Recent news reports about coal mining have pulled me back to thinking about workers—having spent the bulk of my pre-UCS career in occupational health (teaching in medical schools and working for our country’s workplace health and safety research agency, the National Institute of Occupational Safety and Health/NIOSH). With the critical focus on climate change and the need to reduce emissions of heat-trapping gases and other dangerous pollutants from coal-burning power plants, it’s sometimes easy to lose sight of the health impacts coal has on the brave souls who mine it and on their families who share in their suffering.
Just last Sunday (November 17), two workers were killed and 20 others were injured in a mining accident in southwestern Colorado. Add these to the other 19 fatalities that occurred in 2013, surpassing the number of workers (20) who lost their lives in U.S. coal mining accidents in 2012. And some may remember the explosion at the Upper Big Branch Mine in 2010, which claimed the lives of 29 miners in one tragic and preventable event.
Deaths due to coal workers’ pneumoconiosis (black lung) also fail to get “above the fold” attention in most news outlets. This despite the fact that between 1997 and 2007, 8,111 U.S. miners died of black lung, a deadly, debilitating, and irreversible lung disease caused by the inhalation of coal dust. This figure doesn’t begin to capture the years of disability and hardship that workers with black lung endure (along with their families who bear witness to their loved ones’ struggle to breathe and live their lives).
And while once on the wane, black lung is re-emerging and changing. We now see its occurrence in younger workers, with more limited time and exposure in the mines.
Too often, coal operators flout safety regulations and fail to implement well-established preventive measures that would stem the tide of death, illness, and disability in these workers. Adding insult to injury, we’ve also witnessed some coal companies attempt to evade their pension and health care obligations to their (often disabled) retirees.
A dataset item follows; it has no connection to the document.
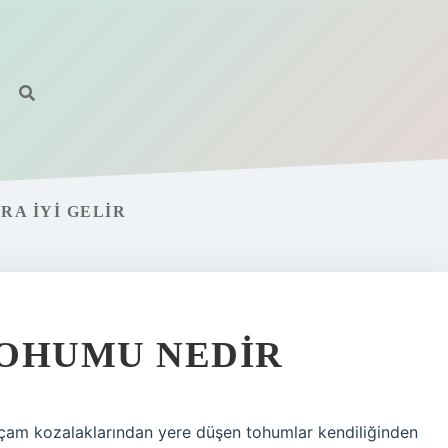
RA IYI GELIR
TOHUMU NEDIR
 çam kozalaklarından yere düşen tohumlar kendiliğinden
But here’s what really got me: the series “Breathless and Burdened”, the product of a year-long investigation by the Center for Public Integrity and ABC television. The series is a heart-breaking and thoroughly disheartening exposé of how doctors and lawyers hired by coal companies have perverted the federal program designed to help these disabled miners and their family. I’m talking about lawyers who have hidden evidence, and doctors who consistently read X-rays as showing no evidence of complicated black lung (which entitles disabled workers to pretty paltry benefits under the Black Lung Benefits Program)—and in many cases, reporting no evidence of black lung at all. These doctors appear to stand by their diagnoses, even in the face of conflicting reports by independent medical experts and autopsy evidence to the contrary.
It’s encouraging that Johns Hopkins University School of Medicine has suspended its pneumoconiosis X-ray reading program while it conducts a review in the wake of the exposé. Both the process and the findings of the review will be informative.
But the series also raises larger issues of importance—issues of undue corporate influence and the independence of our experts. It underscores the vital need for transparency to ensure that the science and evidence we rely on are untainted to prevent the erosion of trust in the institutions we rely on to protect the health and legal rights of our citizens.
And, of course, central to this story is the fate of the miners, their families, and communities who continue to risk their lives and health to mine the coal while also confronting the changes and hardships that will come as we seek to transition to a low-carbon economy. As a speaker at our recent forum on economic diversification in West Virginia said, “If coal is King, he hasn’t taken very good care of his subjects.” It’s absolutely essential that we ensure a just transition for these individuals who have already given so much.